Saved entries

..........

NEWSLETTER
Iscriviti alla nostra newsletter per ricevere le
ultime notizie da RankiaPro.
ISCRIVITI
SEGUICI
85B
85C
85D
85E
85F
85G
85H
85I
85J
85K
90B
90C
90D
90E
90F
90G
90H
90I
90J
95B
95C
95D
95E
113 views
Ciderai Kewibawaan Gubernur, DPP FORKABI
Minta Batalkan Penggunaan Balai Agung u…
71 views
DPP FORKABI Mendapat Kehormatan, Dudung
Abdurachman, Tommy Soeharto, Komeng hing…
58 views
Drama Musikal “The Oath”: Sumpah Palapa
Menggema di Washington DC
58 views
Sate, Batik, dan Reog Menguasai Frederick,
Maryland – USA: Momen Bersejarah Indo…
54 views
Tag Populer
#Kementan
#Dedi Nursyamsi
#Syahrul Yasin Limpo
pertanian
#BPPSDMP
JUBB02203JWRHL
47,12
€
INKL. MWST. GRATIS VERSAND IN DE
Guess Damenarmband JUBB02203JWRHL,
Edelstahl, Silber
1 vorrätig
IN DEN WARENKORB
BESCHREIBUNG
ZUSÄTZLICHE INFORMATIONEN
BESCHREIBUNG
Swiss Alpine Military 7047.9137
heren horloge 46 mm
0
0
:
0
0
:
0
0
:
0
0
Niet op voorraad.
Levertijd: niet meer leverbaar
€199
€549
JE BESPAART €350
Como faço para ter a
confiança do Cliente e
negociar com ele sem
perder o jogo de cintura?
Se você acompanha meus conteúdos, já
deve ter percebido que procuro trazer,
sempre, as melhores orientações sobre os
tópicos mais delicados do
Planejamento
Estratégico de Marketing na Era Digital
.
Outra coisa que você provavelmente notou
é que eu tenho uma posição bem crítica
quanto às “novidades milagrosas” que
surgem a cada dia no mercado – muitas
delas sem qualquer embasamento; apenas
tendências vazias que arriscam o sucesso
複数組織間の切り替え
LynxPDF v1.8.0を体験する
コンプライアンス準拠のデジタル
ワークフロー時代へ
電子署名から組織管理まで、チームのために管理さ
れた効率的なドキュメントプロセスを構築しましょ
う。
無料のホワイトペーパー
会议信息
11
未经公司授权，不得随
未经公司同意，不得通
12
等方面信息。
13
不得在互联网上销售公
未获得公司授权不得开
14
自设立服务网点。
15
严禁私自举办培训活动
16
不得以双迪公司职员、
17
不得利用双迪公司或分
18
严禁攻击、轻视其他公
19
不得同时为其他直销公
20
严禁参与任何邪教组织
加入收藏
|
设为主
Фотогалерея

..........

Reproduce the entries above in full, precisely as written.

NEWSLETTER
Iscriviti alla nostra newsletter per ricevere le
ultime notizie da RankiaPro.
ISCRIVITI
SEGUICI
85B
85C
85D
85E
85F
85G
85H
85I
85J
85K
90B
90C
90D
90E
90F
90G
90H
90I
90J
95B
95C
95D
95E
113 views
Ciderai Kewibawaan Gubernur, DPP FORKABI
Minta Batalkan Penggunaan Balai Agung u…
71 views
DPP FORKABI Mendapat Kehormatan, Dudung
Abdurachman, Tommy Soeharto, Komeng hing…
58 views
Drama Musikal “The Oath”: Sumpah Palapa
Menggema di Washington DC
58 views
Sate, Batik, dan Reog Menguasai Frederick,
Maryland – USA: Momen Bersejarah Indo…
54 views
Tag Populer
#Kementan
#Dedi Nursyamsi
#Syahrul Yasin Limpo
pertanian
#BPPSDMP
JUBB02203JWRHL
47,12
€
INKL. MWST. GRATIS VERSAND IN DE
Guess Damenarmband JUBB02203JWRHL,
Edelstahl, Silber
1 vorrätig
IN DEN WARENKORB
BESCHREIBUNG
ZUSÄTZLICHE INFORMATIONEN
BESCHREIBUNG
Swiss Alpine Military 7047.9137
heren horloge 46 mm
0
0
:
0
0
:
0
0
:
0
0
Niet op voorraad.
Levertijd: niet meer leverbaar
€199
€549
JE BESPAART €350
Como faço para ter a
confiança do Cliente e
negociar com ele sem
perder o jogo de cintura?
Se você acompanha meus conteúdos, já
deve ter percebido que procuro trazer,
sempre, as melhores orientações sobre os
tópicos mais delicados do
Planejamento
Estratégico de Marketing na Era Digital
.
Outra coisa que você provavelmente notou
é que eu tenho uma posição bem crítica
quanto às “novidades milagrosas” que
surgem a cada dia no mercado – muitas
delas sem qualquer embasamento; apenas
tendências vazias que arriscam o sucesso
複数組織間の切り替え
LynxPDF v1.8.0を体験する
コンプライアンス準拠のデジタル
ワークフロー時代へ
電子署名から組織管理まで、チームのために管理さ
れた効率的なドキュメントプロセスを構築しましょ
う。
無料のホワイトペーパー
会议信息
11
未经公司授权，不得随
未经公司同意，不得通
12
等方面信息。
13
不得在互联网上销售公
未获得公司授权不得开
14
自设立服务网点。
15
严禁私自举办培训活动
16
不得以双迪公司职员、
17
不得利用双迪公司或分
18
严禁攻击、轻视其他公
19
不得同时为其他直销公
20
严禁参与任何邪教组织
加入收藏
|
设为主
Фотогалерея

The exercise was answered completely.